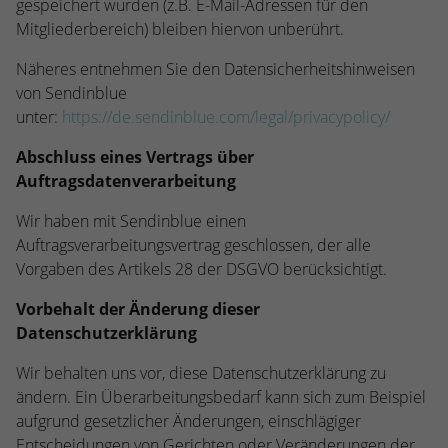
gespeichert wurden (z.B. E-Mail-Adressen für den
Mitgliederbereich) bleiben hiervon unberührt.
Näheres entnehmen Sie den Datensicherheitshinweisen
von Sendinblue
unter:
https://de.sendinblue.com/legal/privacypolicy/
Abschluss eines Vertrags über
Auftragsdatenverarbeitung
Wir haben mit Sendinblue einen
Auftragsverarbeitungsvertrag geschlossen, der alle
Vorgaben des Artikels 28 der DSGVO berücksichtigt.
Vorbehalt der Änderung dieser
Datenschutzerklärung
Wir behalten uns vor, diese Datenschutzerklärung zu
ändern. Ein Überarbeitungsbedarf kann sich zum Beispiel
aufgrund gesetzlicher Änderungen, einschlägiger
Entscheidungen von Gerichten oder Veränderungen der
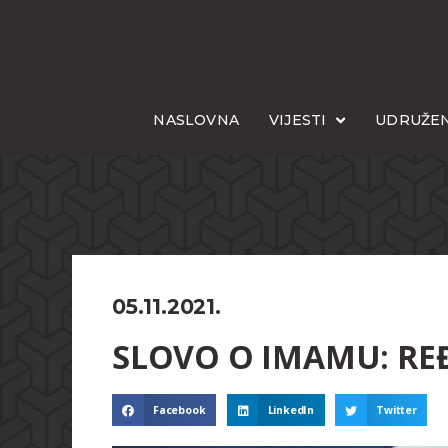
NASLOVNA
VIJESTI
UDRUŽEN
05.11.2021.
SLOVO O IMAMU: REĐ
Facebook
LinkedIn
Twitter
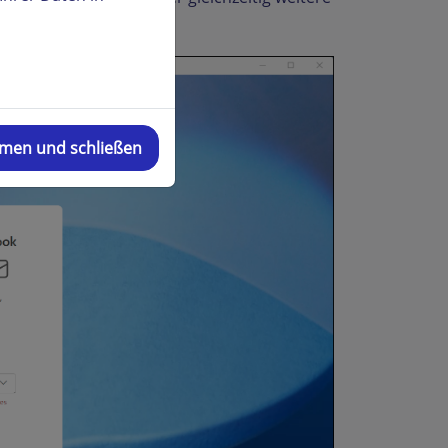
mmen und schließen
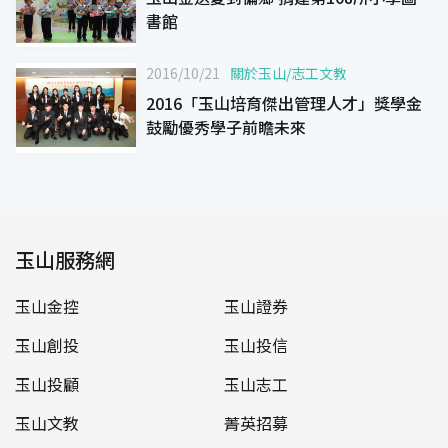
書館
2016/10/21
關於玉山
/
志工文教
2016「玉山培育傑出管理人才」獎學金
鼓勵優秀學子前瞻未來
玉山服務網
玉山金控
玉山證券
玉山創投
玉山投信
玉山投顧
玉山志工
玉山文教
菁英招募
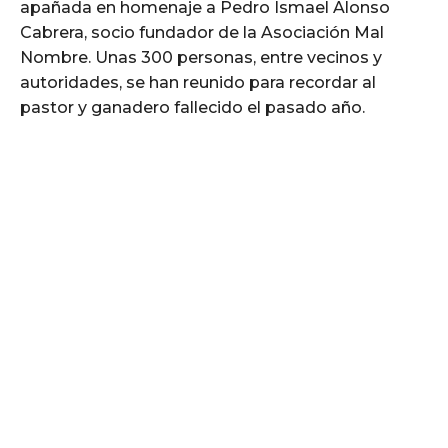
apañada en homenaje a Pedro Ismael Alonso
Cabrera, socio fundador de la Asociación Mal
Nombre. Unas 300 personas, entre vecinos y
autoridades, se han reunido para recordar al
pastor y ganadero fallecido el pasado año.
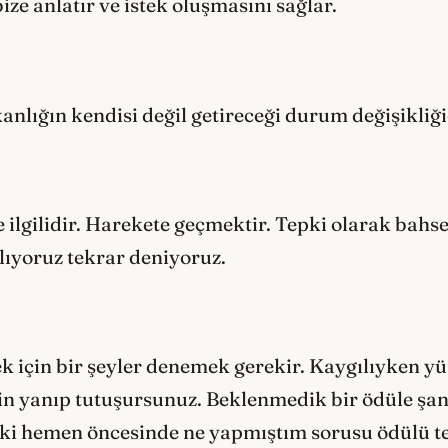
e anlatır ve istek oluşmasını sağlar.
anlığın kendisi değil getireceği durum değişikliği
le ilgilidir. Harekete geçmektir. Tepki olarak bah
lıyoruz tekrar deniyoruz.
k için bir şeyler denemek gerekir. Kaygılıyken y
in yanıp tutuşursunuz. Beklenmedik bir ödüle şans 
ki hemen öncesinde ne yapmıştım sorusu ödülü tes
---
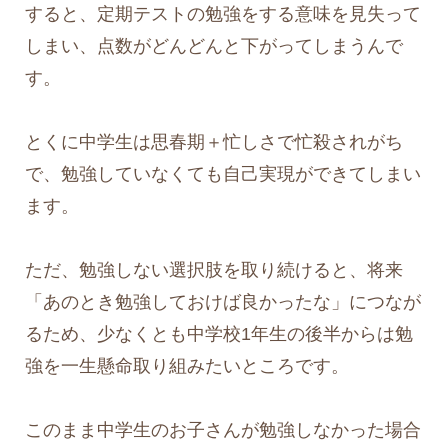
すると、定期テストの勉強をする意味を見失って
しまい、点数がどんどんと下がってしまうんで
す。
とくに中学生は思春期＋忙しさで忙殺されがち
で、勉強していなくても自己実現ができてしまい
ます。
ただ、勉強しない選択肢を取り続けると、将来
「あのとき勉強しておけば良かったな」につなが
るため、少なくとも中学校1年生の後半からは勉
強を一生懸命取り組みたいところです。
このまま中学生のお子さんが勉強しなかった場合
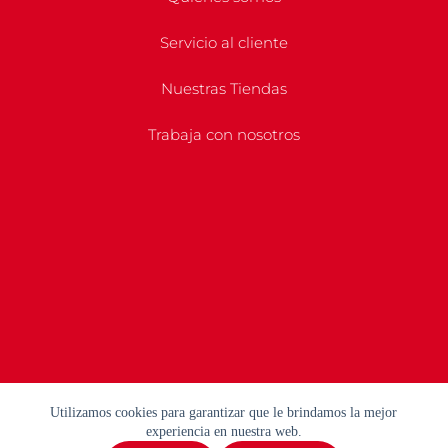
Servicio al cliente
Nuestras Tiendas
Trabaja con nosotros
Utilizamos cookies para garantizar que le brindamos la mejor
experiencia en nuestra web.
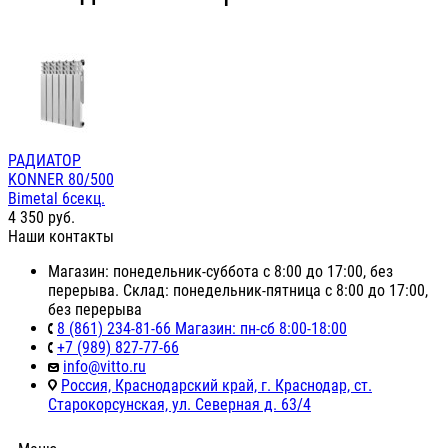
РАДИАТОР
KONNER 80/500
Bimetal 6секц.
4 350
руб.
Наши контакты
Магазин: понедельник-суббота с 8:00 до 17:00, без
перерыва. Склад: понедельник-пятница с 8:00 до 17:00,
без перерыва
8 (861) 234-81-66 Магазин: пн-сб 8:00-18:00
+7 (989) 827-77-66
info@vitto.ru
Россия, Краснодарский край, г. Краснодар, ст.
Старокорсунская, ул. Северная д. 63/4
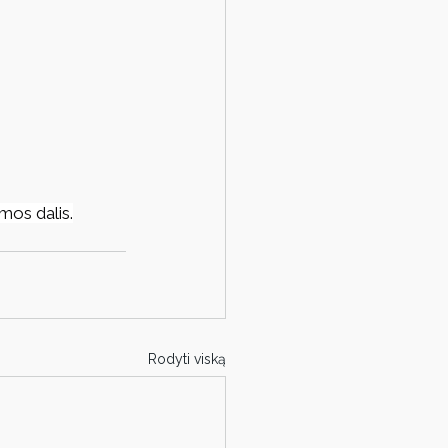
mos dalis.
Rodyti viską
==
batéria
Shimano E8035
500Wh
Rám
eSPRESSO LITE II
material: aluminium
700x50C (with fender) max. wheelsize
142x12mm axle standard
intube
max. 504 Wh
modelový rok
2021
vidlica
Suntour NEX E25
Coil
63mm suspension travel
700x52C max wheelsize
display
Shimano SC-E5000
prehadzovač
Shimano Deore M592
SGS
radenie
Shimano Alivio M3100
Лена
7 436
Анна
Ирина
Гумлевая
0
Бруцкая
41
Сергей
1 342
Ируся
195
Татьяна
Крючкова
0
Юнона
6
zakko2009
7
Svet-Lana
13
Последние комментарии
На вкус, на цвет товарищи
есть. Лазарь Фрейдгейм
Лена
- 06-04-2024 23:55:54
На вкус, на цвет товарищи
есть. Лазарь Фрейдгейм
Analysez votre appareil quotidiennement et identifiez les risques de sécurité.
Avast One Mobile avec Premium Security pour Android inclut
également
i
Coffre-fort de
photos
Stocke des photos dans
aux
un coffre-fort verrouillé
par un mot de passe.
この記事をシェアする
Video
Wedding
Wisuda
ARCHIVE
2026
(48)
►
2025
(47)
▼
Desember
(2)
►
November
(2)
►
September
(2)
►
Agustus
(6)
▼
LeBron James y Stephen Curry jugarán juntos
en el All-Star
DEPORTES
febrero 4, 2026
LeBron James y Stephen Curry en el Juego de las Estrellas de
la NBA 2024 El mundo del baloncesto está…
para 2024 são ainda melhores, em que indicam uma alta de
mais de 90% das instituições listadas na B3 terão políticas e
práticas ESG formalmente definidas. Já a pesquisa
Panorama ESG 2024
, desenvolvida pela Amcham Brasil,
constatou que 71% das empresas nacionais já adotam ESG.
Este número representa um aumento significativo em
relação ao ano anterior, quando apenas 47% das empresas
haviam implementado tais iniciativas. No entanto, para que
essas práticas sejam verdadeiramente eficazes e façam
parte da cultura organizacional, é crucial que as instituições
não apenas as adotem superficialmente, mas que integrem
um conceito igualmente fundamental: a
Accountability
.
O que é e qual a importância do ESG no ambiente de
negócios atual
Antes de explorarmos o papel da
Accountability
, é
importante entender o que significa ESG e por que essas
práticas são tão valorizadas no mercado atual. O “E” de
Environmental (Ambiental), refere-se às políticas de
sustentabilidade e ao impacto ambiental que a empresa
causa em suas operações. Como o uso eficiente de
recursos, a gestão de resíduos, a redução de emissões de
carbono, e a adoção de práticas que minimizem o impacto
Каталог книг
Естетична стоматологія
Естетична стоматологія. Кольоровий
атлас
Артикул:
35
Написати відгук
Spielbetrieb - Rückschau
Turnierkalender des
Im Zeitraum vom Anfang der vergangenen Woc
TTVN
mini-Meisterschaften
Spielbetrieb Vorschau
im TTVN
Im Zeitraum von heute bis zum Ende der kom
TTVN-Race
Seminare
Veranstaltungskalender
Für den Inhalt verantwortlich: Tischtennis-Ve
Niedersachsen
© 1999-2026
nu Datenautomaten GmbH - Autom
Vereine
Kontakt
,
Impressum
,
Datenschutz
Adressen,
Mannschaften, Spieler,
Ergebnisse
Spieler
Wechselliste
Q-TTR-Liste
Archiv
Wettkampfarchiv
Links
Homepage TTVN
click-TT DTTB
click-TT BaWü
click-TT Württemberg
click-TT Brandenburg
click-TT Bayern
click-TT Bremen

## [INSTRUCTIONS FOR THE TASK]
Your answer should be the lines above, from the line containing "gespeichert wurden (z.B." up to and including the line containing "Vorgaben des Artikels", reproduced exactly and with nothing else.

## [EXERCISE RESPONSE]
gespeichert wurden (z.B. E-Mail-Adressen für den
Mitgliederbereich) bleiben hiervon unberührt.
Näheres entnehmen Sie den Datensicherheitshinweisen
von Sendinblue
unter:
https://de.sendinblue.com/legal/privacypolicy/
Abschluss eines Vertrags über
Auftragsdatenverarbeitung
Wir haben mit Sendinblue einen
Auftragsverarbeitungsvertrag geschlossen, der alle
Vorgaben des Artikels 28 der DSGVO berücksichtigt.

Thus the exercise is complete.